Course 3 - Graduate Operating Systems

    Brief Overview

    This course focuses on understanding how operating systems are able to abstract and arbitrate the use of a computer system. In general it sits between managing user applications, hardware, and managing systems despite the complexity and diversity of hardware components.

    In addition the course dives into three major projects that teach concepts on the following ideas:

    • Develop a multi-threaded client server communication protocol from scratch using sockets, TCP protocol, and the ability to send and receive any file type.
    • Create two processes which are able to pass information across shared memory space using inter process communication
    • Using gRPC develop a multi-threaded client server able to pass files using HTTP2 and a .proto file.

    Detailed Overview

    Project Overview

    Class was broken into two parts: Lectures and Projects.

    Project 1: Multi-Threaded GETFILE Protocol

    This project involved implementing a custom file transfer protocol and building a multi-threaded client-server system in C. The main technologies used were C programming, pthreads, TCP sockets, mutex/condition variables, file I/O, protocol design.

    Part 1: Echo/Transfer Server focuses on building a client-server application using TCP sockets with the following features.

    • Echo server/client for basic request/response communication.
    • File transfer server/client with chunked data transmission.
    • Socket setup using getaddrinfo, IPv4/IPv6 support, and proper error handling.

    Part 2: GETFILE protocol in which a custom multi-threaded protocol for file transfer is developed to handle multiple file transfers at once.

    Multi-threaded Server

    • Boss thread: Continues listening and accepting new clients.
    • Worker threads: Handles the actual serving operations.
    • Connections are handed off to workers for processing.

    Multi-threaded Client

    • Boss thread: Enqueues file download requests into work queue.
    • Worker threads: Process download requests concurrently.
    • Worker poool initialized at startup based on command line argument.
    • Boss waits for all requests to complete, then terminates workers.

    Key concepts in this project were developing a thread-safe work queue using mutexes. Condition variables for worker synchronization, and how to avoid race conditions on shared data while still allowing concurrent file serving and downloading.

    Difficulty: 5/5

    Summary: If you're new to C Programming this will be quite difficult. It's a great project and will teach a lot through trial and error. Probably one of the best projects I&aposve completed so far in this program.


    Project 3: Inter Process Communication (No Project 2)

    This project builds on Project 1 by converting the getfile server into a proxy server with caching capabilities using IPC mechanisms.

    Proxy Server with Sockets

    Goal of part 1 is to convert the getfile server into a proxy server that translates GETFILE requests into HTTP request for remote servers.

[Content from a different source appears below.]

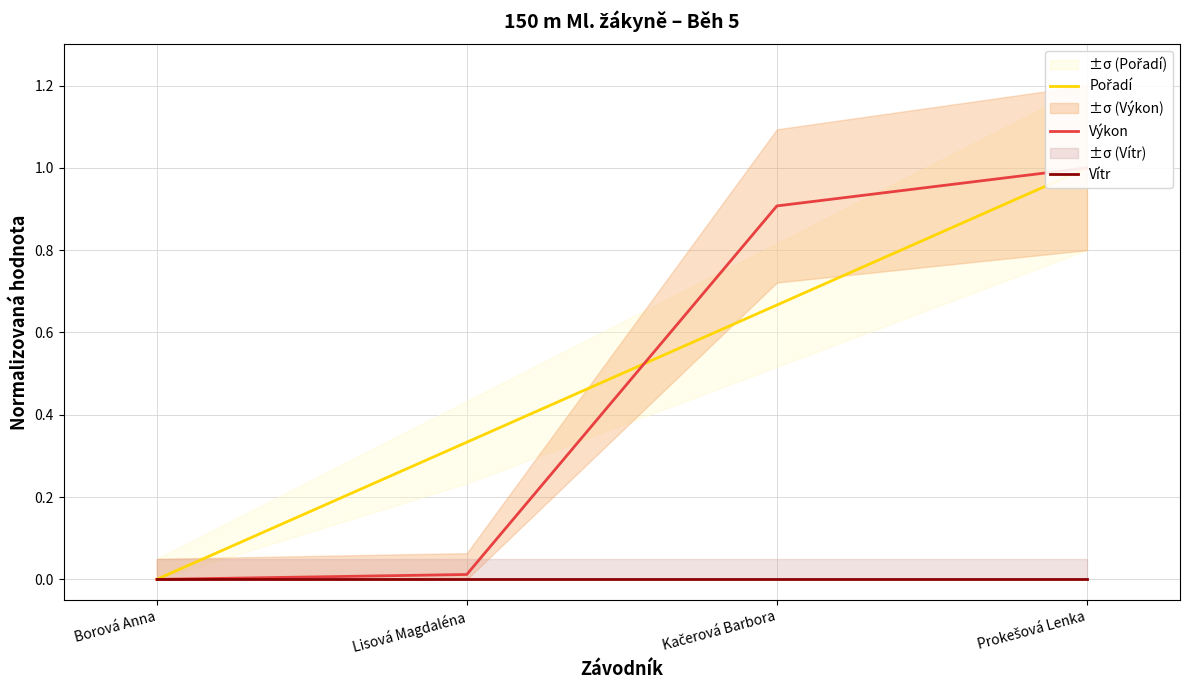

What is the label of the 2nd point from the left?

Lisová Magdaléna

    • Replaces the disk retrieval with web-based retrieval using libcurl's "easy" C interface.
    • Implement handle_with_curl() callback function.
    • Server uses the boss-worker multi-threaded framework created in project 1.

    Goal of part 2 is implement a cache daemon that communicates with the proxy via shared memory IPC, avoiding network requests for cached files.

    • Cache creates and manages this channel.
    • Used for request/response coordination.
    • Communicates shared memory segment IDs

    Difficulty: 4/5

    Summary: Great project in understanding how to setup a cache server that can handle reducing large bandwidth transfers and caching files on a server. My solution didn't work for a large quantity of requests, but I believe it was related to the max a message queue requests could handle.


    Project 4: gRPC and Distributed Systems

    In part 1 of this project the goal was to implement a basic client server distirbuted file transfer system using gRPC by providing fundamental file operations (store, fetch delete, list, stat) without synchronization, locks, or mult-client coordination. Part 1 is able to handle large file transfers, manage proper error handling, and is not performing any client caching.

    • Develop the functions using a domain specific language through proto buffers.
    • Develop a client with the core methods fetch, set, delete, and status
    • Develop a server with the core methods fetch, delete, list, and status

    Part 1 was mostly a matter of following the tutorials on gRPC's web site to understand how gRPC works and then implementing the solutions with it.

    Would recommend spending time drawing out the general idea before starting.

    Difficulty: 5/5

    Summary: Took probably an hour or two to solve. The lectures help in identifying how to create a classification model.